Retailers and banks stand to benefit from the lower fraud levels of chip-and-PIN cards but have been reluctant for years to invest in the new infrastructure needed for the technology, especially if consumers don't have access to it. It's a chicken-and-egg problem: no one wants to spend the money on upgraded point-of-sale systems that can read the chip cards if shoppers aren't carrying them--yet there's little point in consumers' carrying the fancy plastic if stores aren't equipped to use them. (An earlier effort by Target to move to chip and PIN never gained traction.) According to Gumbley, there's a "you-first mentality. The logjam has to be broken."  JPMorgan Chase CEO Jamie Dimon recently made overtures to do so, noting that banks and merchants have spent the past decade suing each other over interchange fees--the percentage of the transaction price they keep--rather than deal with the growing hacking problem. Chase offers a chip-enabled card under its own brand and several others for travel-related companies such as British Airways and Ritz-Carlton.
The Target and Neiman hacks have also changed the cost calculus: although retailers have balked at spending the $6.75 billion that Capgemini consultants estimate it will take to convert all their registers to be chip-and-PIN-compatible, the potential liability they now face is exponentially greater. Target has been hit with class actions from hacked consumers. "It's the ultimate nightmare," a retail executive from a well-known chain admitted to TIME.

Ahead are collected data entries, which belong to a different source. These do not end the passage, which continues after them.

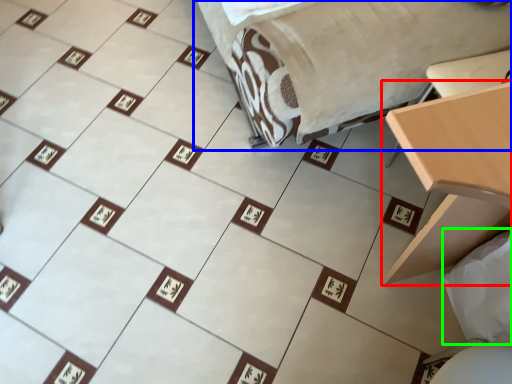
Question: Which object is the farthest from table (highlighted by a red box)? Choose among these: furniture (highlighted by a blue box) or sheet (highlighted by a green box).

Choices:
 (A) furniture
 (B) sheet

Answer: (A)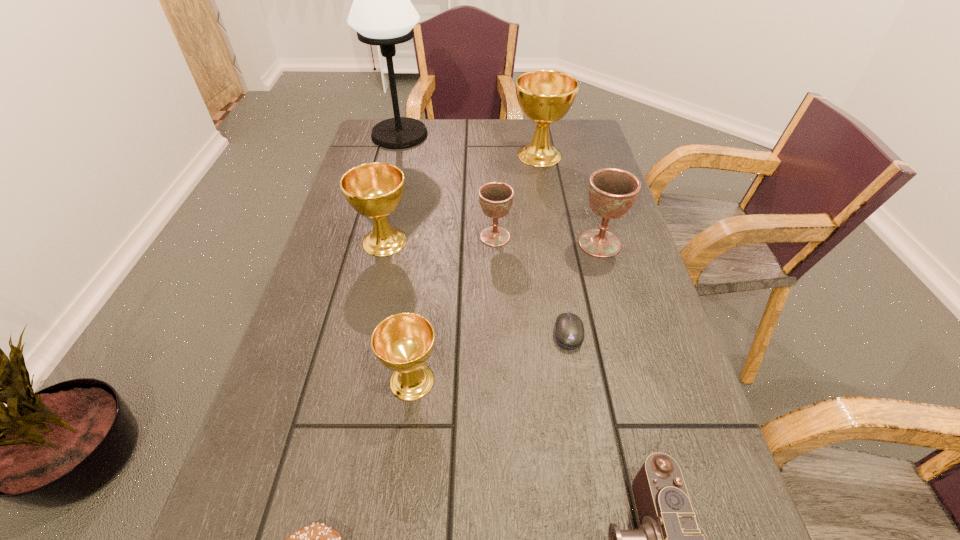
Locate an element on the screen. The height and width of the screenshot is (540, 960). chalice at the far edge is located at coordinates (545, 96).

The width and height of the screenshot is (960, 540). Find the location of `table lamp situated at the left edge`. table lamp situated at the left edge is located at coordinates (382, 14).

Find the location of a particular element. The width and height of the screenshot is (960, 540). chalice located at the left edge is located at coordinates (374, 190).

Locate an element on the screen. object located in the far left corner section of the desktop is located at coordinates (382, 14).

You are a GUI agent. You are given a task and a screenshot of the screen. Output one action in this format:
    pyautogui.click(x=<x>, y=<y>)
    Task: Click on the object that is at the far right corner
    The width and height of the screenshot is (960, 540).
    Given the screenshot: What is the action you would take?
    click(545, 96)

This screenshot has height=540, width=960. In the image, there is a desktop. Identify the location of vacant space at the far edge. (445, 126).

Identify the location of free location at the left edge of the desktop. The height and width of the screenshot is (540, 960). pyautogui.click(x=325, y=389).

At what (x,y) coordinates should I click in order to perform the action: click on vacant space at the right edge of the desktop. Please return your answer as a coordinate pair (x, y). Looking at the image, I should click on (689, 393).

Find the location of a particular element. This screenshot has width=960, height=540. free space at the far left corner of the desktop is located at coordinates [x=377, y=153].

Identify the location of empty space that is in between the second tallest object and the computer mouse. (554, 244).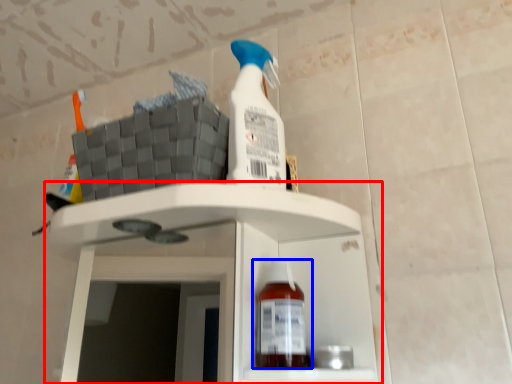
Question: Which object appears farthest to the camera in this image, shelf (highlighted by a red box) or bottle (highlighted by a blue box)?

Choices:
 (A) shelf
 (B) bottle

Answer: (B)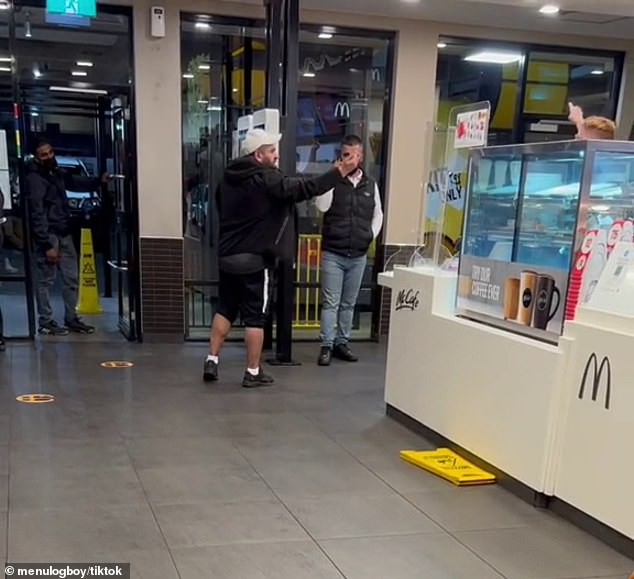
Locate an element on the screen. This screenshot has width=634, height=579. cups available for purchase is located at coordinates (537, 296), (527, 294), (510, 300).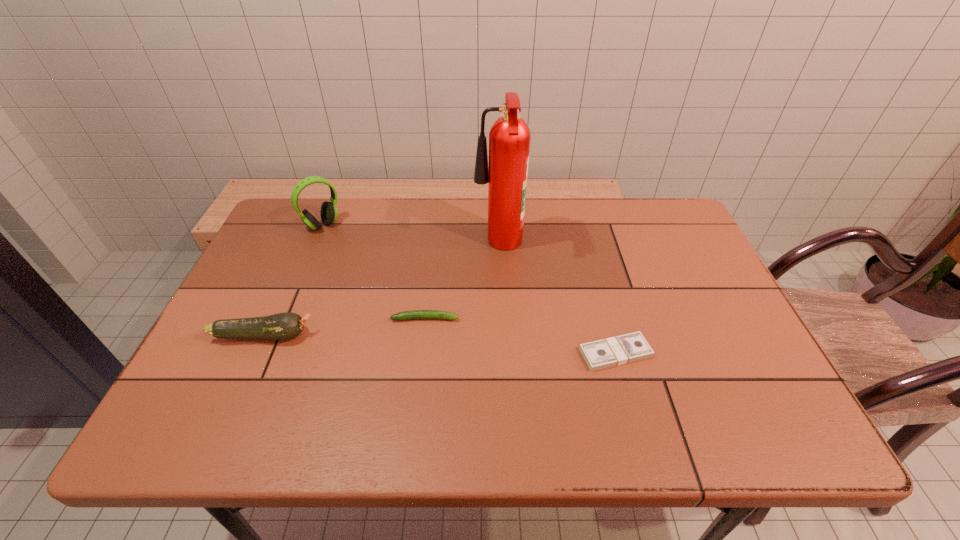
At what (x,y) coordinates should I click in order to perform the action: click on object that is at the far left corner. Please return your answer as a coordinate pair (x, y). This screenshot has height=540, width=960. Looking at the image, I should click on (328, 212).

You are a GUI agent. You are given a task and a screenshot of the screen. Output one action in this format:
    pyautogui.click(x=<x>, y=<y>)
    Task: Click on the vacant space at the far edge of the desktop
    The height and width of the screenshot is (540, 960).
    Given the screenshot: What is the action you would take?
    pyautogui.click(x=425, y=245)

Where is `vacant space at the near edge of the desktop`? vacant space at the near edge of the desktop is located at coordinates (449, 417).

Image resolution: width=960 pixels, height=540 pixels. I want to click on free space at the left edge of the desktop, so click(x=228, y=315).

Locate an element on the screen. vacant position at the right edge of the desktop is located at coordinates click(732, 328).

Where is `vacant region between the farther zucchini and the taller zucchini`? vacant region between the farther zucchini and the taller zucchini is located at coordinates (345, 327).

Where is `unoccupied area between the shorter zucchini and the dollar`? unoccupied area between the shorter zucchini and the dollar is located at coordinates (520, 336).

Identify the location of blank region between the nearer zucchini and the rightmost object. The image size is (960, 540). (440, 344).

I want to click on blank region between the rightmost object and the tallest object, so (x=557, y=300).

Where is `vacant area that lies between the second shortest object and the dollar`? The image size is (960, 540). vacant area that lies between the second shortest object and the dollar is located at coordinates (520, 336).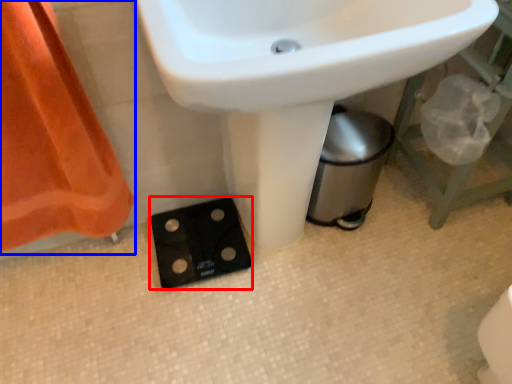
Question: Among these objects, which one is nearest to the camera, socket (highlighted by a red box) or curtain (highlighted by a blue box)?

Choices:
 (A) socket
 (B) curtain

Answer: (B)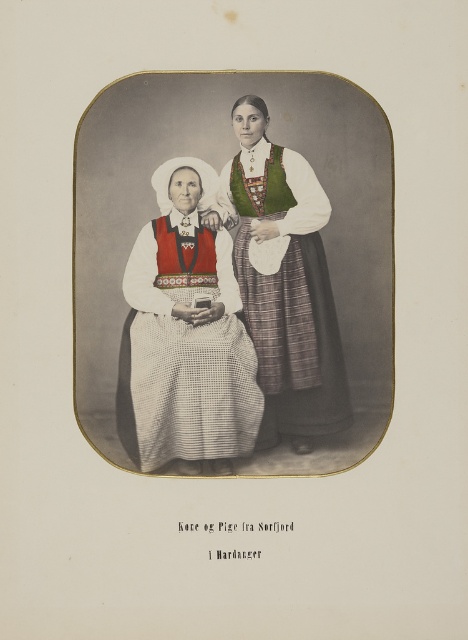
Question: Is knitted fabric dress at left positioned at the back of green woven blouse at center?

Choices:
 (A) yes
 (B) no

Answer: (B)

Question: Which point is farther to the camera?

Choices:
 (A) knitted fabric dress at left
 (B) green woven blouse at center

Answer: (B)

Question: Among these objects, which one is farthest from the camera?

Choices:
 (A) green woven blouse at center
 (B) knitted fabric dress at left

Answer: (A)

Question: Can you confirm if knitted fabric dress at left is positioned to the left of green woven blouse at center?

Choices:
 (A) no
 (B) yes

Answer: (B)

Question: Can you confirm if knitted fabric dress at left is positioned below green woven blouse at center?

Choices:
 (A) no
 (B) yes

Answer: (B)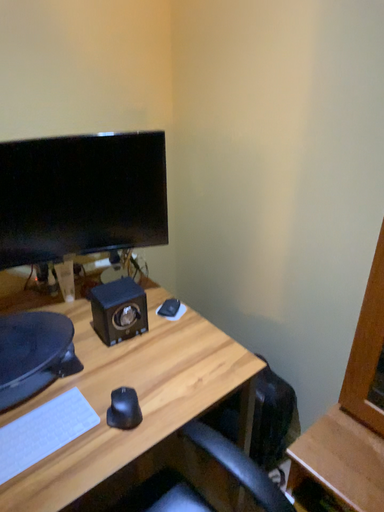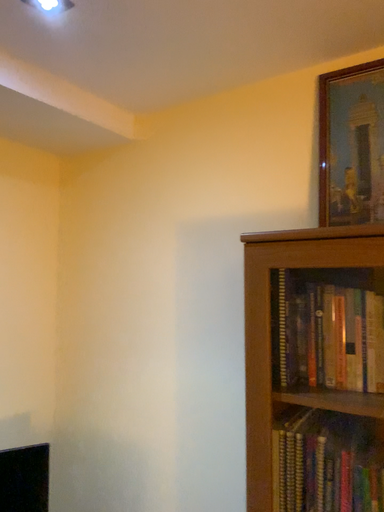
Question: Which way did the camera rotate in the video?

The card-payment companies MasterCard and Visa are pushing hard for change. The two firms have warned all parties in the transaction chain--merchant, network, bank--that if they don't become EMV-compliant by October 2015, the party that is least compliant will bear the fraud risk.  In the meantime, app-equipped smartphones and digital wallets--all of which can use EMV technology--are beginning to make inroads on cards and cash. PayPal, for instance, is testing an app that lets you use your mobile phone to pay on the fly at local merchants--without surrendering any card info to them. And further down the road is biometric authentication, which could be encrypted with, say, a fingerprint.
Credit and debit cards, though, are going to be with us for the foreseeable future, and so are hackers, if we stick with magstripe technology. "It seems crazy to me," says Gumbley, who is English, "that a cutting-edge-technology country is depending on a 40-year-old technology." That's why it may be up to consumers to move the needle on chip and PIN. Says Robertson: "When you get the consumer into a position of worry and inconvenience, that's where the rubber hits the road."